Contra el imperativo de la superación: Manchester frente al mar
Por Nuria Silva
Hace unos días compartí, a través de Facebook, una entrevista al realizador Finlandés Aki Kaurismaki, en la que vertía una serie de opiniones sobre el cine, la humanidad, la vejez y otras cuestiones desde una perspectiva misántropa, pesimista y algo cínica. Sin muchas demoras, tanto en mi muro como en el del contacto que originalmente la había posteado, comenzaron a aparecer comentarios en los que predominaba una penosa condescendencia teñida de apresurados diagnósticos psicoanalíticos; "pobre, está deprimido", es el que más recuerdo. A través de estos comentarios puedo inferir que, al menos para una mayoría, la opinión de una persona deprimida carece de validez, y/o que toda opinión que no se exprese dentro de una línea de superación, progreso, humanismo o corrección política sólo puede venir de un depresivo.
Esta mínima y fugaz experiencia (como todas las que pueden experimentarse en una red social como la mencionada) me remitió de inmediato a Manchester by the Sea, película estrenada esta semana, dirigida por Kenneth Lonergan, protagonizada por Casey Affleck y nominada a los premios Oscar en las categorías Mejor Película, Mejor Actor, Mejor Actor Secundario, Mejor Actriz Secundaria y Mejor Guión. Casey -el bueno de los Affleck- interpreta a Lee Chandler, un conserje en apariencia apático que debe volver a su pueblo natal para asumir el rol de tutor de su sobrino tras la muerte de su hermano mayor. Este viaje nos expondrá otras tragedias que Lee arrastra desde el pasado y que resultan ser el motivo de su negativa a permanecer en dicho lugar, como también de acceder al cortejo de todas las mujeres que lo tienen como objeto de deseo. Lee está absolutamente deprimido y con motivos de sobra: la muerte le ha arrebatado lo más querido dejándolo con el vacío de la culpa.
La película va y viene entre el presente y recuerdos del pasado que se cuelan en el montaje sin demasiados indicios, lo que da la sensación de un tiempo único; el del trauma. Lee sólo vive en la pérdida, y su presencia ahuecada por el dolor saca a relucir la soledad de quienes lo rodean, y que se dividen entre quienes insisten en ayudarlo a salir del pozo, como una forma de eludir la tristezas que les corresponden, o en mantenerlo lo más lejos posible, tal vez por el mismo motivo.
Con todo a favor para convertirse en un drama con abundancia de golpes bajos, Lonergan sortea cualquier apunte facilista sobre el duelo y la depresión, y opta por introducir apuntes humorísticos que no se disocian ni neutralizan el carácter trágico de la historia.
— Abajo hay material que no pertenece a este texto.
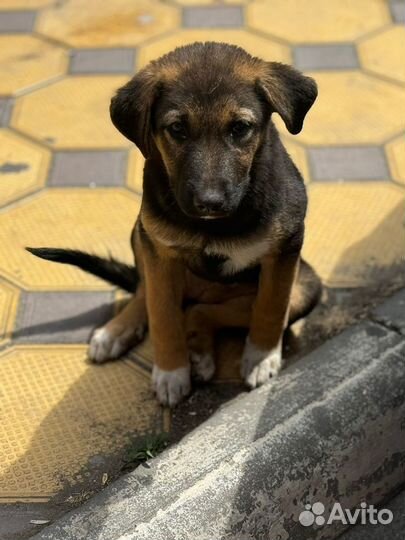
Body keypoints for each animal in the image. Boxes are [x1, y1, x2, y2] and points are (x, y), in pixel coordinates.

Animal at [26, 42, 320, 404]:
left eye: (239, 128)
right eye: (177, 129)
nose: (209, 202)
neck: (213, 226)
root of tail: (202, 290)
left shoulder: (286, 250)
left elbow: (271, 306)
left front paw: (262, 357)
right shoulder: (159, 250)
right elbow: (163, 316)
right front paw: (170, 372)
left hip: (305, 287)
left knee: (202, 310)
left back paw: (200, 351)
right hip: (140, 233)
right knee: (149, 291)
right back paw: (119, 331)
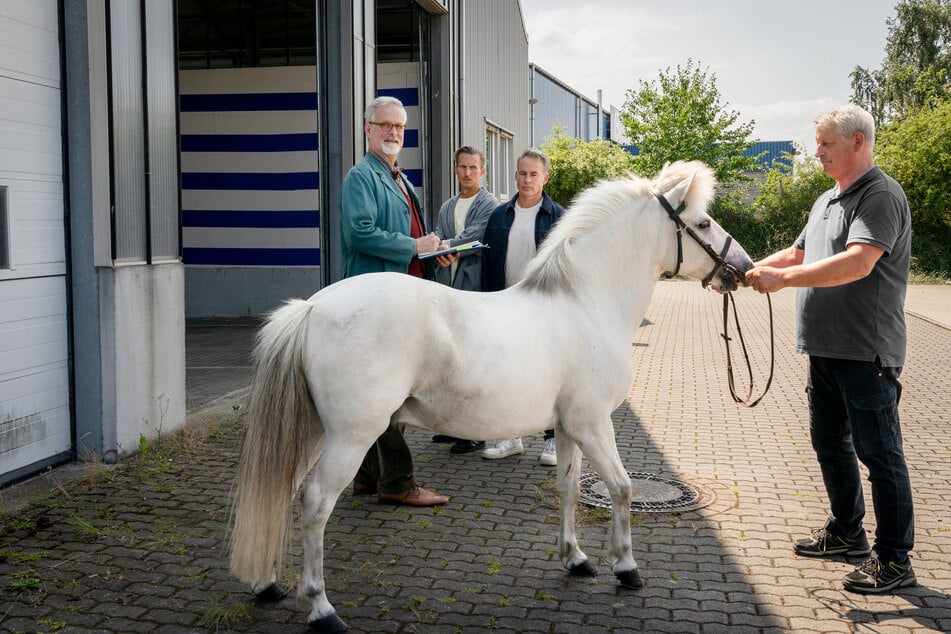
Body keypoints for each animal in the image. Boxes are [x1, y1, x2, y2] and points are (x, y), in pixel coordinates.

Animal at [229, 160, 752, 628]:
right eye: (702, 222)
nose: (744, 268)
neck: (584, 302)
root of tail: (312, 308)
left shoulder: (568, 427)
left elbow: (567, 488)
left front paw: (576, 558)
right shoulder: (594, 423)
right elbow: (622, 488)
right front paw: (626, 567)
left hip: (314, 431)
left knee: (282, 492)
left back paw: (267, 584)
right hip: (350, 437)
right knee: (315, 503)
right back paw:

El punto de vista de la cámara es lo suficientemente distante como para no imbuirnos en una subjetividad inamovible, logrando así que los gags cómicos no resulten disonantes ni lleguen a desarticular el tono general de la película, y la música -herramienta que parece querer movernos hacia el sentir profundo y angustiante del protagonista- por su cualidad excesiva, a veces melosa y algo invasiva, equilibra la balanza entre el llanto y la risa a la vez que desnuda los artilugios de este tipo de dramones. Lo sorprendente es el verosímil que logra construir con estos elementos tan elocuentes, y que con seguridad se asienta en las actuaciones, especialmente en las de Casey Affleck, impecable, contenido como pocas veces se lo ha visto, y en la de Kyle Chandler (que interpreta al hermano de Lee), más querible y paternal que nunca.
Con el mar de fondo como signo fatídico y desolador, con el invierno como única estación, la película acepta la pena de su protagonista y le evita la ardua tarea de recomponer nada; hay dolores que no calman, hay pérdidas que son irrecuperables, hay cuestiones que no pueden ser superadas nunca. Manchester frente al mar no pretende enseñar nada, más bien entender, y esa es una enorme cualidad.